Chloe Dewe Mathews

Chloe Dewe Mathews

Chloe Dewe Mathews is an award-winning photographic artist. After studying fine art at Camberwell College of Arts and the University of Oxford, she worked in the feature film industry before dedicating herself to photography. Her work is internationally recognised, exhibiting at Tate Modern, Irish Museum of Modern Art, Museum Folkwang and Fotomuseum Antwerp, as well as being published widely in newspapers and magazines such as the Guardian, Sunday Times, Financial Times, Harpers and Le Monde. Public and private collections have acquired her work, including the British Council Collection, the Irish State Art Collection and the National Library of Wales. Her awards include the British Journal of Photography International Photography Award, the Julia Margaret Cameron New Talent Award and the Flash Forward Emerging Photographer's Award and her nominations include the Deutsche Börse Photography Prize, the Prix Pictet and Paul Huf Award. Chloe's first monograph 'Shot at Dawn' was published by Ivorypress in 2014 and in the same year she became the Robert Gardner Fellow in Photography at the Peabody Museum of Archaeology and Ethnology, Harvard University.

Thames Log:
Thames Log is the record of a journey Chloe have made, documenting encounters and happenings along the length of the river Thames over the last five years. From source to mouth, she photographed people enacting a range of rituals and routines, from ship spotters, mud larkers and pagan gatherings, to Pentecostal baptisms, coracle missions and ash scattering ceremonies. Although their motivations are diverse, all are drawn to the water's edge to perform their activity. The pieces shown at the Tilbury Cruise Terminal represented a small portion of the whole Thames Log project, which is currently being developed into a book.

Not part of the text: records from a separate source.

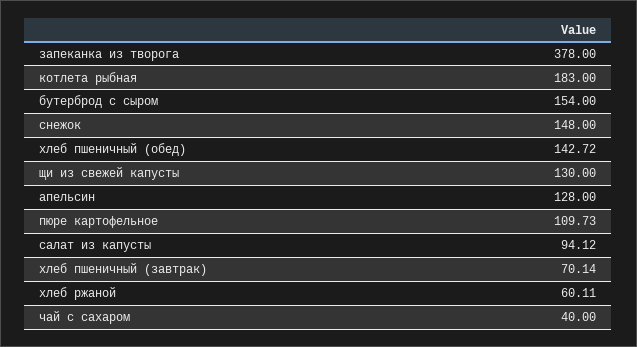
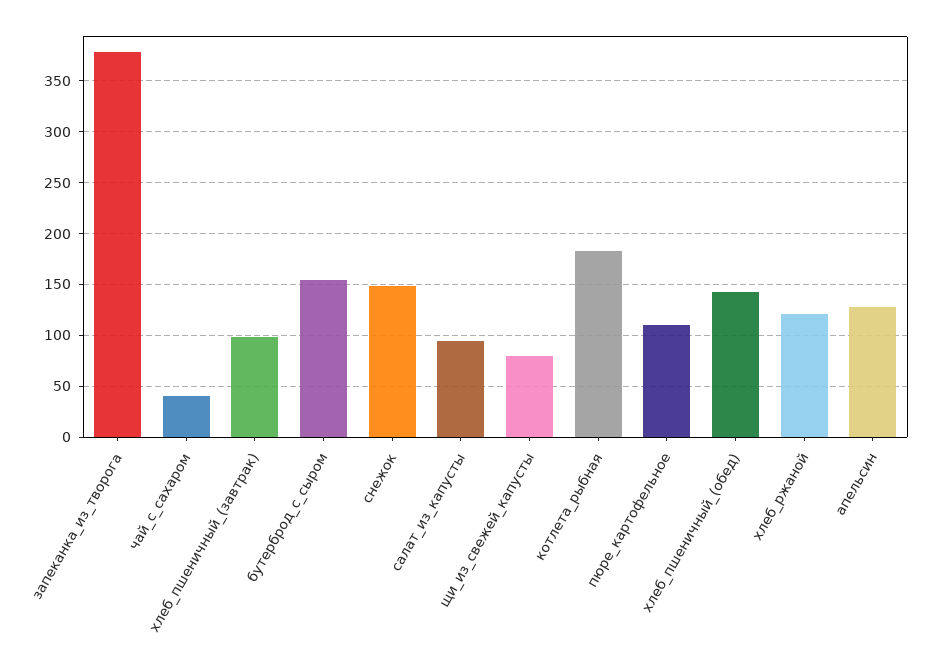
  {
    "запеканка из творога": 378,
    "котлета рыбная": 183,
    "бутерброд с сыром": 154,
    "снежок": 148,
    "хлеб пшеничный (обед)": 142.72,
-   "щи из свежей капусты": 130,
+   "щи из свежей капусты": 80,
    "апельсин": 128,
    "пюре картофельное": 109.73,
    "салат из капусты": 94.12,
-   "хлеб пшеничный (завтрак)": 70.14,
+   "хлеб пшеничный (завтрак)": 100,
-   "хлеб ржаной": 60.11,
+   "хлеб ржаной": 120,
    "чай с сахаром": 40
  }

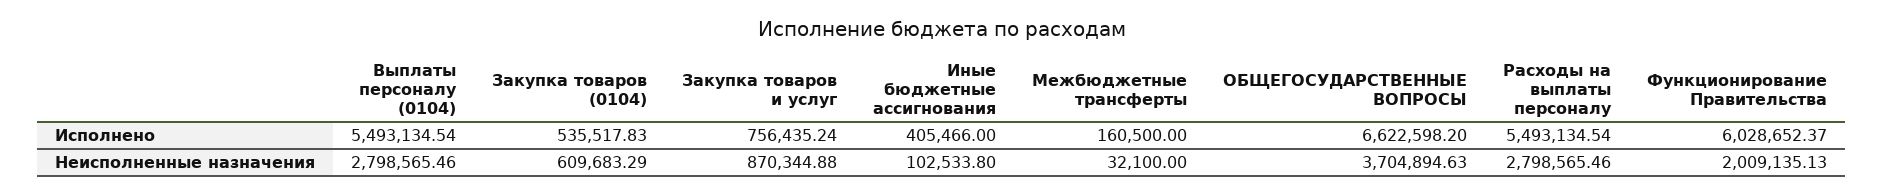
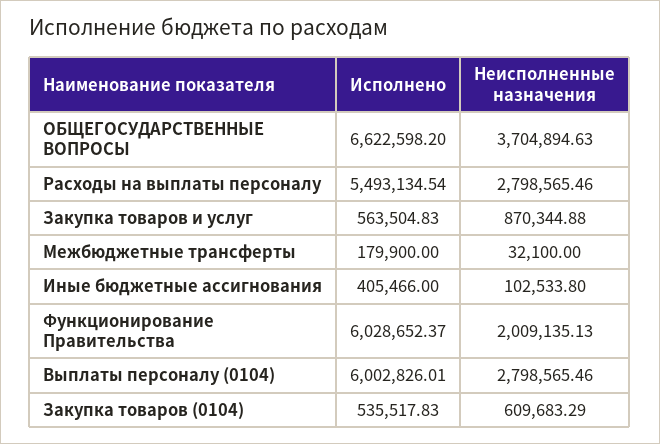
  {
    "Выплаты персоналу (0104)": {
-     "Исполнено": 5493134.54,
+     "Исполнено": 6002826.01,
      "Неисполненные назначения": 2798565.46
    },
    "Закупка товаров (0104)": {
      "Исполнено": 535517.83,
      "Неисполненные назначения": 609683.29
    },
    "Закупка товаров и услуг": {
-     "Исполнено": 756435.24,
+     "Исполнено": 563504.83,
      "Неисполненные назначения": 870344.88
    },
    "Иные бюджетные ассигнования": {
      "Исполнено": 405466,
      "Неисполненные назначения": 102533.8
    },
    "Межбюджетные трансферты": {
-     "Исполнено": 160500,
+     "Исполнено": 179900,
      "Неисполненные назначения": 32100
    },
    "ОБЩЕГОСУДАРСТВЕННЫЕ ВОПРОСЫ": {
      "Исполнено": 6622598.2,
      "Неисполненные назначения": 3704894.63
    },
    "Расходы на выплаты персоналу": {
      "Исполнено": 5493134.54,
      "Неисполненные назначения": 2798565.46
    },
    "Функционирование Правительства": {
      "Исполнено": 6028652.37,
      "Неисполненные назначения": 2009135.13
    }
  }

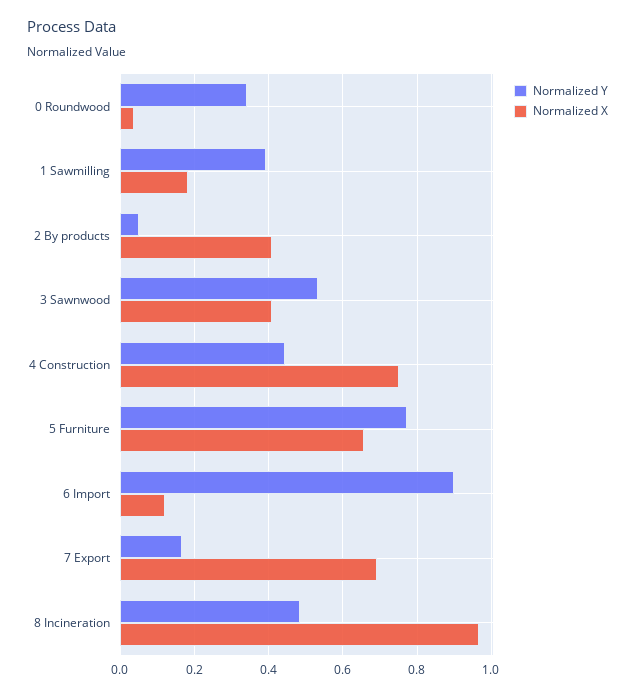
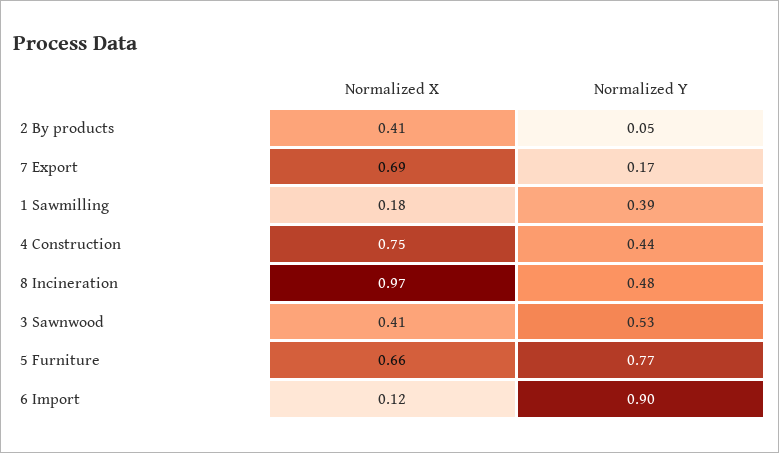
  {
    "Normalized Y": {
-     "0 Roundwood": 0.34,
      "1 Sawmilling": 0.39,
      "2 By products": 0.05,
      "3 Sawnwood": 0.53,
      "4 Construction": 0.44,
      "5 Furniture": 0.77,
      "6 Import": 0.9,
      "7 Export": 0.17,
      "8 Incineration": 0.48
    },
    "Normalized X": {
-     "0 Roundwood": 0.04,
      "1 Sawmilling": 0.18,
      "2 By products": 0.41,
      "3 Sawnwood": 0.41,
      "4 Construction": 0.75,
      "5 Furniture": 0.66,
      "6 Import": 0.12,
      "7 Export": 0.69,
      "8 Incineration": 0.97
    }
  }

Photo by Benedict Johnson Offshore Broadcast (2016)
In 1964, a pirate radio station was set up on the Maunsell Sea Forts, a cluster of gun turrets built 7 miles into the mouth of the Thames Estuary to protect London from German invasion during the Second World War. One of the easy listening stations based there, Radio 390, was targeted at housewives, becoming known as Eve: the Women’s Magazine of the Air. In Offshore Broadcast, Chloe Dewe Mathews overlays footage of her own visits to the now derelict sea forts with radio clips of broadcasts made from the platforms in 1965.